The investigators plan to analyze potential biomarkers of response to ipatasertib and explore molecular heterogeneity in the enrolled patient population. Overall survival data will be presented in the future.
DISCLOSURE: Dr. Dent has received honoraria from AstraZeneca, MSD, Pfizer, and Roche/Genentech; has served as a consultant or advisor to AstraZeneca, Eisai, Merck, Novartis, Pfizer, and Roche; and has been reimbursed for travel, accommodations, or other expenses by Amgen, Merck, Pfizer, and Roche.
REFERENCES
1. Dent R, Kim SB, Oliveira M, et al: Double-blind placebo-controlled randomized phase III trial evaluating first-line ipatasertib combined with paclitaxel for -PIK3CA/AKT1/PTEN-altered locally advanced unresectable or metastatic triple-negative breast cancer: Primary results from IPATunity130 Cohort A. 2020 San Antonio Breast Cancer Symposium. Abstract GS3-04. Presented December 11, 2020.

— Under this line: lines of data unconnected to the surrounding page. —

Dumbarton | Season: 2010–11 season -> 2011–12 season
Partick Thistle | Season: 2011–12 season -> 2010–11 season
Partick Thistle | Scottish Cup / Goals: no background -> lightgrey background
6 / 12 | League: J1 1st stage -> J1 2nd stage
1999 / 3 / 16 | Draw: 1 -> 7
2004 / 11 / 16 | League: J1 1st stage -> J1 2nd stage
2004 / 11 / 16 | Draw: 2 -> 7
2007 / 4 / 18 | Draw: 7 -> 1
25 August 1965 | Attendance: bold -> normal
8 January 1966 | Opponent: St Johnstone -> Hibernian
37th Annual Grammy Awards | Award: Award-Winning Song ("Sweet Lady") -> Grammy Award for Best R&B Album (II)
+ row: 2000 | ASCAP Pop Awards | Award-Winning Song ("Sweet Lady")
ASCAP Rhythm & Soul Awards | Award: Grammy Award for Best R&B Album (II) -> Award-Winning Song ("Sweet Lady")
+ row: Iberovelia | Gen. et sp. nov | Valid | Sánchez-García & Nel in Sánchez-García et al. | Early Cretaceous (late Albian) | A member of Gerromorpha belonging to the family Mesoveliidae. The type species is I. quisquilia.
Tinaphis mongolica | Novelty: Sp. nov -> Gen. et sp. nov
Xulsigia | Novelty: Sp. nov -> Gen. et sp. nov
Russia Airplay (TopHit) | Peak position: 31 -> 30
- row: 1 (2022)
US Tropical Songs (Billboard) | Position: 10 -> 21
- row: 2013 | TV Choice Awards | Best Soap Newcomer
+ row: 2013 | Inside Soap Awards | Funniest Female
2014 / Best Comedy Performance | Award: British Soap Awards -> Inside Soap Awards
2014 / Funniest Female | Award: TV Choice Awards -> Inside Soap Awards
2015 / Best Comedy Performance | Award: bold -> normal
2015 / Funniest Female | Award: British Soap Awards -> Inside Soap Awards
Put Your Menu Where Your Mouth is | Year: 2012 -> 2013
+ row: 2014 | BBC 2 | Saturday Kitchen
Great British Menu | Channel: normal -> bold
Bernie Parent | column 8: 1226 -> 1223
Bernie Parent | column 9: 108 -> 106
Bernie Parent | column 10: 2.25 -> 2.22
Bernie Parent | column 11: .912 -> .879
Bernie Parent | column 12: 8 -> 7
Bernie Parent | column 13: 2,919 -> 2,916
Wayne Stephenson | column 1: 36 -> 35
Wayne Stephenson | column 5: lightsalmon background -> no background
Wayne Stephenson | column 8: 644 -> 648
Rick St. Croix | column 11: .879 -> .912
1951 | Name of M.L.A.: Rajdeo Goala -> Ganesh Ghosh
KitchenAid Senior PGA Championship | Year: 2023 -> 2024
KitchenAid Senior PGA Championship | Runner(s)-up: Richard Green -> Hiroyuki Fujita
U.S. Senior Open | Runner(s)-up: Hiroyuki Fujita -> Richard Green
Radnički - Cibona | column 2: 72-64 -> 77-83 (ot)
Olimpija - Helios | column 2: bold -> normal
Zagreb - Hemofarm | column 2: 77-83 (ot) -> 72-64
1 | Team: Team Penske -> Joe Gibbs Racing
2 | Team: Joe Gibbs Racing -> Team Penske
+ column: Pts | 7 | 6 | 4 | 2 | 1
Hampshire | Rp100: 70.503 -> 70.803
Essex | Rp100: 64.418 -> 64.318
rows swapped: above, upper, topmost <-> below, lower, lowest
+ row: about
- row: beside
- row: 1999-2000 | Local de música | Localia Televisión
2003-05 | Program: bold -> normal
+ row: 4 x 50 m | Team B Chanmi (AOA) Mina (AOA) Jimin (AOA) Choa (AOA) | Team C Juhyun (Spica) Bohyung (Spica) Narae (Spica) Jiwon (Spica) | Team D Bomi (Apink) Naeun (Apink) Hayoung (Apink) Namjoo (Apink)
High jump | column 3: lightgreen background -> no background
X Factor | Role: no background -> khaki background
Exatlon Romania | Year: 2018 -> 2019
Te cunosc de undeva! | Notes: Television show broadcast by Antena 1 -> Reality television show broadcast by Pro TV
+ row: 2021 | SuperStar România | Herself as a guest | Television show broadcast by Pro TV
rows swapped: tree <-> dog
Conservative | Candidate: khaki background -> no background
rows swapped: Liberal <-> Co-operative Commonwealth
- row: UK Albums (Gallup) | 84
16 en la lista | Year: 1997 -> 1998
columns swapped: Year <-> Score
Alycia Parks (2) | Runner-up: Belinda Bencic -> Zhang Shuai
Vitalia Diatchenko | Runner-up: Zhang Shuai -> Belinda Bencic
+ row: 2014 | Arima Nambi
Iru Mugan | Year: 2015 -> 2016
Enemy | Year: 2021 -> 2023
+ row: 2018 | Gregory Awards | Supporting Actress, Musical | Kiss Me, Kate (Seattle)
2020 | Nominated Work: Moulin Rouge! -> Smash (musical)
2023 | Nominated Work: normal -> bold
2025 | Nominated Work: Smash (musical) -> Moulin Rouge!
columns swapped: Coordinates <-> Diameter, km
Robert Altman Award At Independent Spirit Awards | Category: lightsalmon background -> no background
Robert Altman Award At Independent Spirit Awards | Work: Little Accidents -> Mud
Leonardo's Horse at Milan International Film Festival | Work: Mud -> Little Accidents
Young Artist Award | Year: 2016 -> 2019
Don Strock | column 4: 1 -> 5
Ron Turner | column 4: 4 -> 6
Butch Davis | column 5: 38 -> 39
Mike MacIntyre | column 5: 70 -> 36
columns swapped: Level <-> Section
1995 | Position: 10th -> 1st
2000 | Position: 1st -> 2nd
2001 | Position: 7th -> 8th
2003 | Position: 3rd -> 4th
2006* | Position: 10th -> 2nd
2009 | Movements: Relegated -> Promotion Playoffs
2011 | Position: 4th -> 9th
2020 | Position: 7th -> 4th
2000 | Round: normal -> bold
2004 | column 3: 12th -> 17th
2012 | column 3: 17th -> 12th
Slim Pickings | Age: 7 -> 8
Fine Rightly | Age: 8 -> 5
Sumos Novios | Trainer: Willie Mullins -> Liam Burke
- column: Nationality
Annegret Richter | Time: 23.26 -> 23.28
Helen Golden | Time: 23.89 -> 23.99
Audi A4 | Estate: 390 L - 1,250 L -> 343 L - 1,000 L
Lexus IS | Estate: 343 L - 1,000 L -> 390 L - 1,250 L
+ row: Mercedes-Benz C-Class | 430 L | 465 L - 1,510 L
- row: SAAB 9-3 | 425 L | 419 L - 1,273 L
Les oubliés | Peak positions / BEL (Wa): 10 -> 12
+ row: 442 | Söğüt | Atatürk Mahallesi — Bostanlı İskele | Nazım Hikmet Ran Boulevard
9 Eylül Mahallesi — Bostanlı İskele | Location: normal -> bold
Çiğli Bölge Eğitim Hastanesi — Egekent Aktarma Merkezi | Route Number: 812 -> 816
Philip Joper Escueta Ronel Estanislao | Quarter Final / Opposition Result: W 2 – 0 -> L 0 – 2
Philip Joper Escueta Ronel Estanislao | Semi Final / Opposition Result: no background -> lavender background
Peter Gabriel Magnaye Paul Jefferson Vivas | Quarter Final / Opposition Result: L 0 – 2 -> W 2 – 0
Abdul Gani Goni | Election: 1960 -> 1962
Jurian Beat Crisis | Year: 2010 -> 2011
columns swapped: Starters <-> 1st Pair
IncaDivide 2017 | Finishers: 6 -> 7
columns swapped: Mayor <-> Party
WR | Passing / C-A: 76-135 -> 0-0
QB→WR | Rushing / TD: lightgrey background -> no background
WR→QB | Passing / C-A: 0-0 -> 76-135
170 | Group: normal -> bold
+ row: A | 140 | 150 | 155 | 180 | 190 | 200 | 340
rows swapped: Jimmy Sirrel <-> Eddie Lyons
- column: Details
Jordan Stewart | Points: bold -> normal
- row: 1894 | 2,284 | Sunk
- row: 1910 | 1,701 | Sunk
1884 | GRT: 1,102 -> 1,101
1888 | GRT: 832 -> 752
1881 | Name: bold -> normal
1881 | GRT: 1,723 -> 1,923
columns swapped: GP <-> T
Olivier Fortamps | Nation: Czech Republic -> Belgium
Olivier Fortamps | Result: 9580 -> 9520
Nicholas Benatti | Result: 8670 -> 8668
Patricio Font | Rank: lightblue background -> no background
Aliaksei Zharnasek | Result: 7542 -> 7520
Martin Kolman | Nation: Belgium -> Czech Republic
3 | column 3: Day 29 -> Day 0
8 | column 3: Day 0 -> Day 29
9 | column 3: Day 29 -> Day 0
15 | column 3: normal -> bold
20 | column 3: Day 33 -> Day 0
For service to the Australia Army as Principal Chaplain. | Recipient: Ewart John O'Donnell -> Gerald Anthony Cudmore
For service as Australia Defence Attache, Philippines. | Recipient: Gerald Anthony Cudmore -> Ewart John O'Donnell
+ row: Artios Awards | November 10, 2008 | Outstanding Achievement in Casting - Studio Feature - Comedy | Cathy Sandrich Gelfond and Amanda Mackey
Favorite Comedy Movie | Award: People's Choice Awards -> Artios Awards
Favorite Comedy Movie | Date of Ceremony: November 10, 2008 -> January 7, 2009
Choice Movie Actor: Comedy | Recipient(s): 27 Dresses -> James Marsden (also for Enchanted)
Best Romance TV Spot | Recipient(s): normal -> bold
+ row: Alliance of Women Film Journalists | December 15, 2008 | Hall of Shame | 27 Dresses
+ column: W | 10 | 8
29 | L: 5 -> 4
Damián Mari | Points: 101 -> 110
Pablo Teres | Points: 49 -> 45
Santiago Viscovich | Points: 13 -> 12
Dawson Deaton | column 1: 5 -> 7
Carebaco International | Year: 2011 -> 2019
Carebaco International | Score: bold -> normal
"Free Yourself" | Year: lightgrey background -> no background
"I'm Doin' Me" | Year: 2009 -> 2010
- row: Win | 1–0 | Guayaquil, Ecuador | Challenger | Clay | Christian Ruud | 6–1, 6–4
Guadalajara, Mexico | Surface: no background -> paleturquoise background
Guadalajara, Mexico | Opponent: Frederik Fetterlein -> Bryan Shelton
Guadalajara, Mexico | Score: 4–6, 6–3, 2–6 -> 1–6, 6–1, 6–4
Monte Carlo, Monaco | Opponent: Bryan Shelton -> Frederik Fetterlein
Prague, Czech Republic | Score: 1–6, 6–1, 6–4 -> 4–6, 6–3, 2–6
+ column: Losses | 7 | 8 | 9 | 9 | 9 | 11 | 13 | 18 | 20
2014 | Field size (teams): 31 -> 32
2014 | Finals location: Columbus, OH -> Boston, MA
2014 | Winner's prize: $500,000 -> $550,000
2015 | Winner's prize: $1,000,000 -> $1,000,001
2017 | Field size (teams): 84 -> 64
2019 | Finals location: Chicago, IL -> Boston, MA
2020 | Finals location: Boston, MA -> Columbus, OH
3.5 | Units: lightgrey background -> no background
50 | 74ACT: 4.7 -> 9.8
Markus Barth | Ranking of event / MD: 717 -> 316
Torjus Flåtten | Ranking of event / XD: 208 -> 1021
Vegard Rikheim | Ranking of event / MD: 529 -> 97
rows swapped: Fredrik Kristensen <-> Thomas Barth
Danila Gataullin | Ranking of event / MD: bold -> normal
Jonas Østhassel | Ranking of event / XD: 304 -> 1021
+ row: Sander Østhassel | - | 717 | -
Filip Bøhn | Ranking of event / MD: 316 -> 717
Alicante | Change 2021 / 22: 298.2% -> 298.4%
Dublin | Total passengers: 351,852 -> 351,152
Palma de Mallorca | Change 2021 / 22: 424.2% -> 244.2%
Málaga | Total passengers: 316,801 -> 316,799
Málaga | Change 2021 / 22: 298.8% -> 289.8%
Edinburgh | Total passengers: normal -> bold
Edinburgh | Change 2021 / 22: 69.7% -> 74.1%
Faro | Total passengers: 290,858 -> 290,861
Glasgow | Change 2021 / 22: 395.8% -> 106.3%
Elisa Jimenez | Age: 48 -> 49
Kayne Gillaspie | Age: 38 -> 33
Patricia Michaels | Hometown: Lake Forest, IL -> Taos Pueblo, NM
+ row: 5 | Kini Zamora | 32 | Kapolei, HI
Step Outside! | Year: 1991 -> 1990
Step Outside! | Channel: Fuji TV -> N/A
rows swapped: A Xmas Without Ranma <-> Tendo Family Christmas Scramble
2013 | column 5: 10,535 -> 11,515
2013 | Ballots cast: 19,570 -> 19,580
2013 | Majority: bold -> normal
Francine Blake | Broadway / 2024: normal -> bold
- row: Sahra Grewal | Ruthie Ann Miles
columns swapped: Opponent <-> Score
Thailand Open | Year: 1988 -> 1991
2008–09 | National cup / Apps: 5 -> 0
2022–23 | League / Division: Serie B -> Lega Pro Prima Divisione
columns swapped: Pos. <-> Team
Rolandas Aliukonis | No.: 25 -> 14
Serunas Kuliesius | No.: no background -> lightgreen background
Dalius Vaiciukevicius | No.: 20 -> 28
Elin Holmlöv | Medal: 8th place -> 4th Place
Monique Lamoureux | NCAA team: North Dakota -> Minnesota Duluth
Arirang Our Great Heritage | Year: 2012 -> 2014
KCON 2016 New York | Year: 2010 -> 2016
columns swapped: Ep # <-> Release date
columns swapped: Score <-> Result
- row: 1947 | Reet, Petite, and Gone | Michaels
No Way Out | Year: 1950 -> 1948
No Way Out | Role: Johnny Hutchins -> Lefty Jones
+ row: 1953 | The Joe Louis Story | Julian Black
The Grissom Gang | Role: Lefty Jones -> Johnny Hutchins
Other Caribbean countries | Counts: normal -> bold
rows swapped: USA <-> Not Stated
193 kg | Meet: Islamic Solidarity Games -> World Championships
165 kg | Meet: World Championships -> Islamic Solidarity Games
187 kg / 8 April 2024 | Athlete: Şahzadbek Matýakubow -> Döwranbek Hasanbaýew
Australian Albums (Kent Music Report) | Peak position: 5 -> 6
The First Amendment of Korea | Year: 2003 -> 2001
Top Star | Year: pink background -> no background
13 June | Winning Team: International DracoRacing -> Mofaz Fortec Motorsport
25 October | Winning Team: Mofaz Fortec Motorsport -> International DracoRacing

2. Kim SB, Dent R, Im SA, et al: Ipatasertib plus paclitaxel versus placebo plus paclitaxel as first-line therapy for metastatic triple-negative breast cancer (LOTUS). Lancet Oncol 18:1360-1372, 2017.
3. Schmid P, Abraham J, Chan S, et al: Capivasertib plus paclitaxel versus placebo plus paclitaxel as first-line therapy for metastatic triple-negative breast cancer: The PAKT trial. J Clin Oncol 38:423-433, 2020.